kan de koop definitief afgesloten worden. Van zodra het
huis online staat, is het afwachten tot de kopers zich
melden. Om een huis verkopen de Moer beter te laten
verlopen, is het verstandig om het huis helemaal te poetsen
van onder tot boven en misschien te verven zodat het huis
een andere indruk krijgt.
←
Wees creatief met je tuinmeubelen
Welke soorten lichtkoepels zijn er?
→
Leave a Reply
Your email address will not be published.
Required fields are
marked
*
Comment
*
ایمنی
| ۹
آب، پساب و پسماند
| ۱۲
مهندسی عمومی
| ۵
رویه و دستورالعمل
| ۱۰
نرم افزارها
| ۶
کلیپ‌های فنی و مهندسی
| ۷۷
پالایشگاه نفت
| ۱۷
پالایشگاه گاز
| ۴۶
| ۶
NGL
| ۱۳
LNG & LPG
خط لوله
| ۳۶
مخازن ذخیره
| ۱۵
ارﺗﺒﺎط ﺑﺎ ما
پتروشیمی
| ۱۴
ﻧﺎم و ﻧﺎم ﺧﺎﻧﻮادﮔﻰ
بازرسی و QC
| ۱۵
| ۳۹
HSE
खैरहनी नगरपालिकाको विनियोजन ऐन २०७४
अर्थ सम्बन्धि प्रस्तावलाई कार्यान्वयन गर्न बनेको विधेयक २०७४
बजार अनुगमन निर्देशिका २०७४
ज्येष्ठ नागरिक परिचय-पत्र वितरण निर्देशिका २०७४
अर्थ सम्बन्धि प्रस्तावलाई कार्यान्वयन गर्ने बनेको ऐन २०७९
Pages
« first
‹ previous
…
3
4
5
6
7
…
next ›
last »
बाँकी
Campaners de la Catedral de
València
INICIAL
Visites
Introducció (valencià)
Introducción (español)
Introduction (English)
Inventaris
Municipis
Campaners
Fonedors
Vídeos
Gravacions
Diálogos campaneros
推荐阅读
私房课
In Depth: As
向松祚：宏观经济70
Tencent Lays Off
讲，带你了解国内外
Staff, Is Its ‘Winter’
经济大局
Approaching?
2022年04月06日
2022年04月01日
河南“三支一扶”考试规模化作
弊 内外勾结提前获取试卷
++++++++
• The task: Output every line of the listing above verbatim, in its original order, with no omissions, corrections, or changes to spacing and punctuation.

• Response to the task:
kan de koop definitief afgesloten worden. Van zodra het
huis online staat, is het afwachten tot de kopers zich
melden. Om een huis verkopen de Moer beter te laten
verlopen, is het verstandig om het huis helemaal te poetsen
van onder tot boven en misschien te verven zodat het huis
een andere indruk krijgt.
←
Wees creatief met je tuinmeubelen
Welke soorten lichtkoepels zijn er?
→
Leave a Reply
Your email address will not be published.
Required fields are
marked
*
Comment
*
ایمنی
| ۹
آب، پساب و پسماند
| ۱۲
مهندسی عمومی
| ۵
رویه و دستورالعمل
| ۱۰
نرم افزارها
| ۶
کلیپ‌های فنی و مهندسی
| ۷۷
پالایشگاه نفت
| ۱۷
پالایشگاه گاز
| ۴۶
| ۶
NGL
| ۱۳
LNG & LPG
خط لوله
| ۳۶
مخازن ذخیره
| ۱۵
ارﺗﺒﺎط ﺑﺎ ما
پتروشیمی
| ۱۴
ﻧﺎم و ﻧﺎم ﺧﺎﻧﻮادﮔﻰ
بازرسی و QC
| ۱۵
| ۳۹
HSE
खैरहनी नगरपालिकाको विनियोजन ऐन २०७४
अर्थ सम्बन्धि प्रस्तावलाई कार्यान्वयन गर्न बनेको विधेयक २०७४
बजार अनुगमन निर्देशिका २०७४
ज्येष्ठ नागरिक परिचय-पत्र वितरण निर्देशिका २०७४
अर्थ सम्बन्धि प्रस्तावलाई कार्यान्वयन गर्ने बनेको ऐन २०७९
Pages
« first
‹ previous
…
3
4
5
6
7
…
next ›
last »
बाँकी
Campaners de la Catedral de
València
INICIAL
Visites
Introducció (valencià)
Introducción (español)
Introduction (English)
Inventaris
Municipis
Campaners
Fonedors
Vídeos
Gravacions
Diálogos campaneros
推荐阅读
私房课
In Depth: As
向松祚：宏观经济70
Tencent Lays Off
讲，带你了解国内外
Staff, Is Its ‘Winter’
经济大局
Approaching?
2022年04月06日
2022年04月01日
河南“三支一扶”考试规模化作
弊 内外勾结提前获取试卷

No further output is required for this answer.